The vocal cast that Muti had available in Turin was very interesting: in the three main parts, three very valid singers who are now particularly close to him. The tenor Piero Pretti is probably at the artistic peak of his career. In a recent review of his Don Carlo, I underlined the confidence with which he tackles even the most difficult phrases. The timbre of the voice is not very unique or distinctive, but clear and brilliant, as is well suited to the part of Riccardo. There was therefore a great contrast between his voice and that of the soprano Lidia Fridman, vigorous, bold, sometimes harsh (in December she sang Nabucco with Muti in Ravenna) and certainly darker than the mezzo-soprano Alla Pozniak. In the duet between Amelia and Ulrica, the vocal weights sounded reversed compared to the usual.

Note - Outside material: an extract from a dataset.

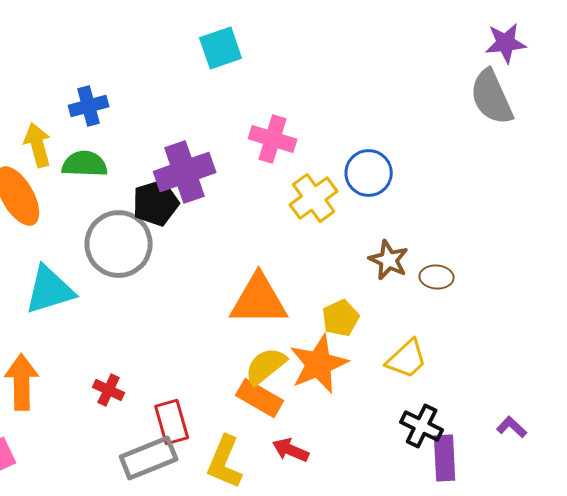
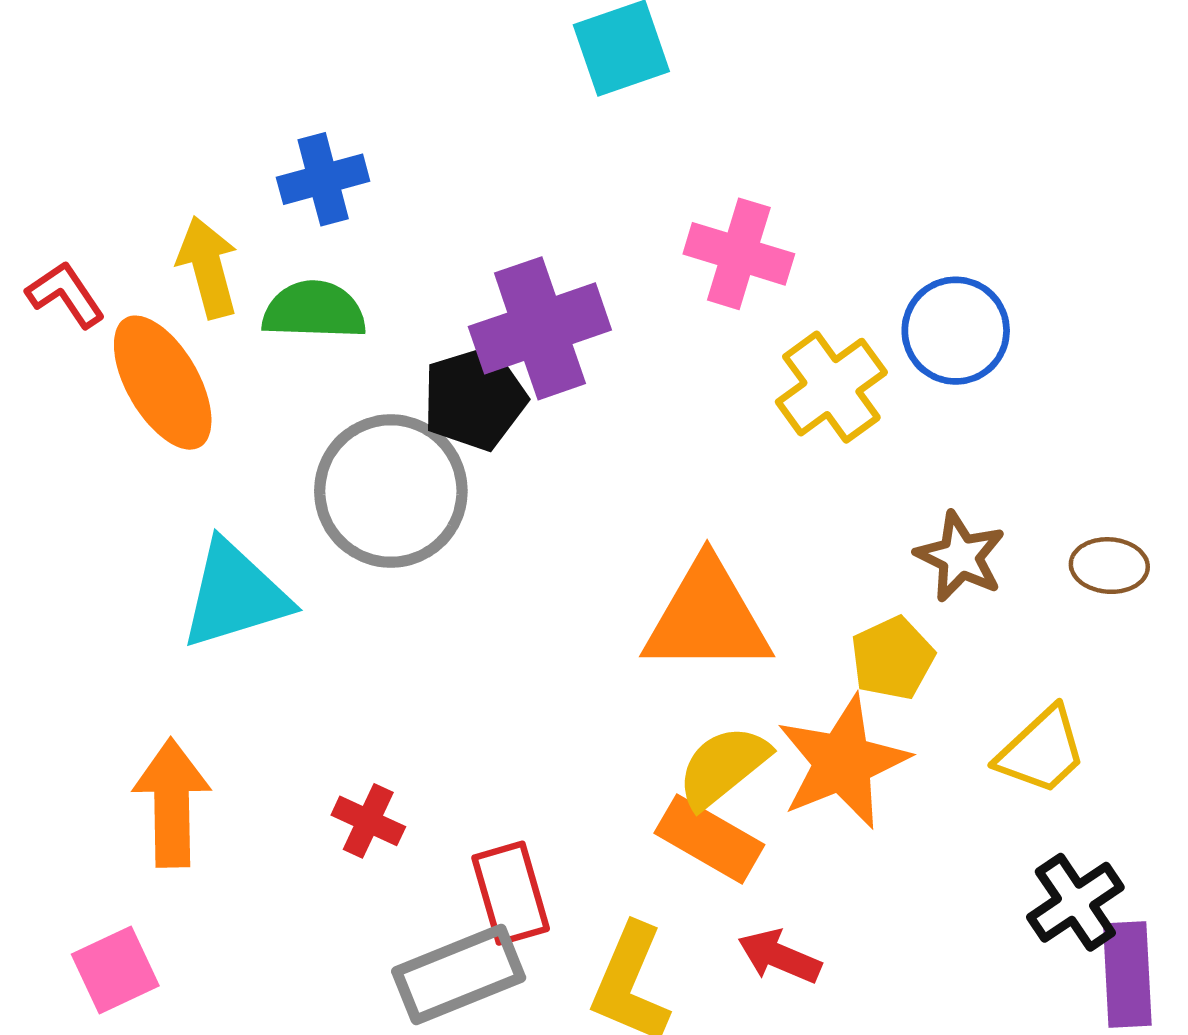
brown star: (389, 260) -> (960, 557), moved
black cross: (422, 426) -> (1075, 902), turned 30

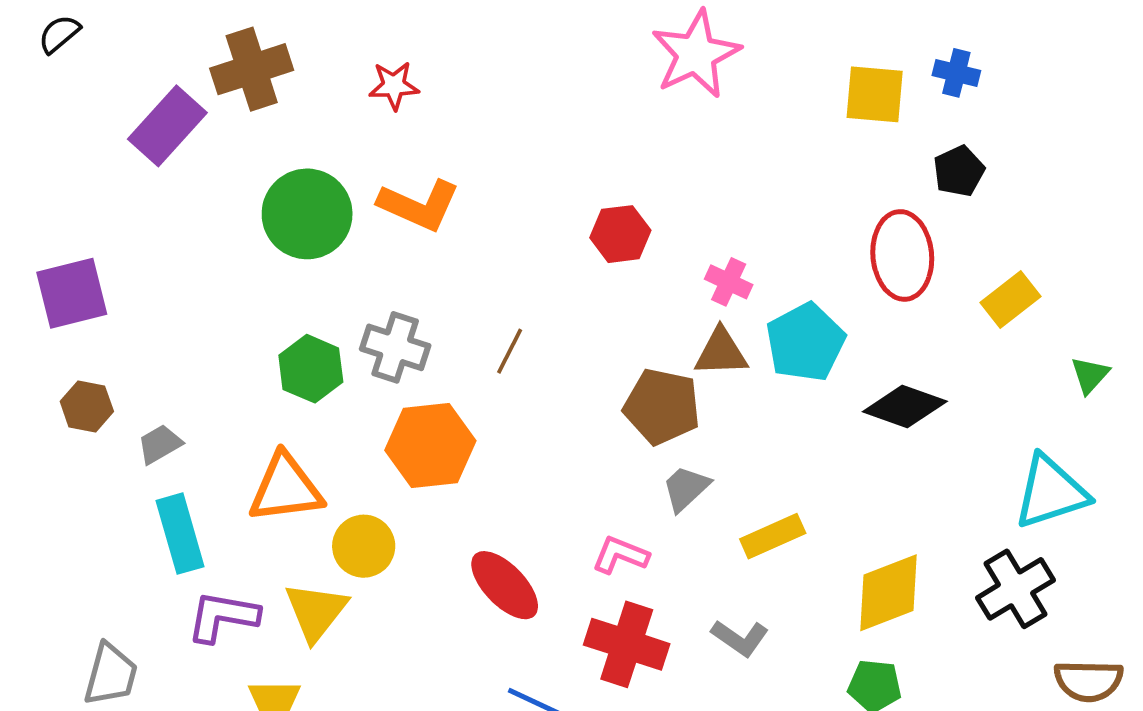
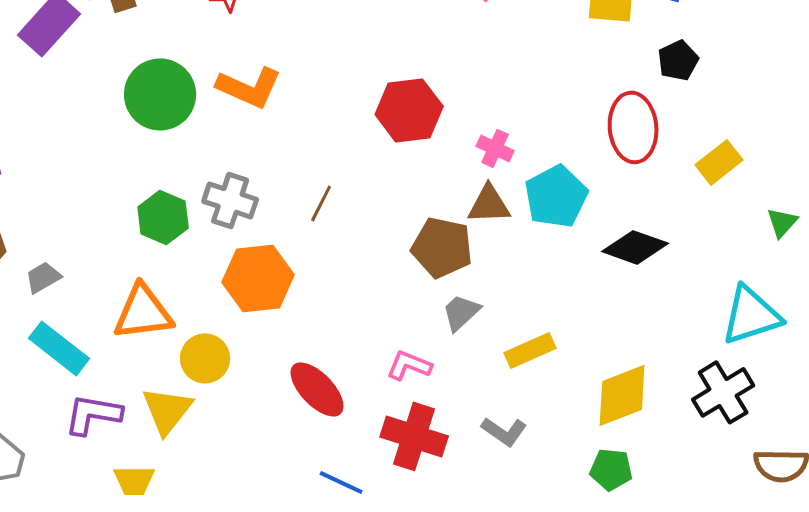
red hexagon: (620, 234) -> (409, 110), size x1.4
cyan rectangle: (180, 534) -> (59, 348), turned -36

Luca Micheletti, performing Renato, is destined to be one of the baritone of reference for the Verdi repertoire in the coming years. Although on some nights his singing performance was limited by indisposition, his ability to create characters with voice and gesture at the level of a great actor balanced out some occasionally weaker and more unfocused utterances. The rendition of Oscar by the light soprano Damiana Mizzi was delightful, never affected, and the supporting roles were all of a good standard, taken on by singers who are used to playing main characters: Daniel Giulianini (Samuel), Luca Dall’Amico (Tom), Sergio Vitale (Silvano), Riccardo Rados (A judge and Amelia’s servant).

Finally, in order to address the stage direction, entrusted to Andrea De Rosa, it is necessary to return to talking about Riccardo Muti, who for thirty years has been waging a personal battle against stagings that violate the original dramaturgy of the work: hence his frequent choice for concert performances or with the collaboration of trusted directors who do not distort the original characters and settings. In reality, Nicolas Bovey’s sets, Ilaria Ariemme’s costumes and Alessio Maria Romano’s choreography seemed more appropriate to the carefree first-scene of Rigoletto than to the serious governor’s palace in Boston. The monumental spaces were filled with colored drapes and imaginative costumes that animated a frivolous court, and enriched by repeatedly emerging symbols of who-knows-what hidden metaphors (such as an omnipresent lit candelabra), However, those many and varied elements appeared to have been brought to the stage just to draw attention away from the void. But anything can be accepted in order to once again enjoy a Verdi opera conducted by Riccardo Muti!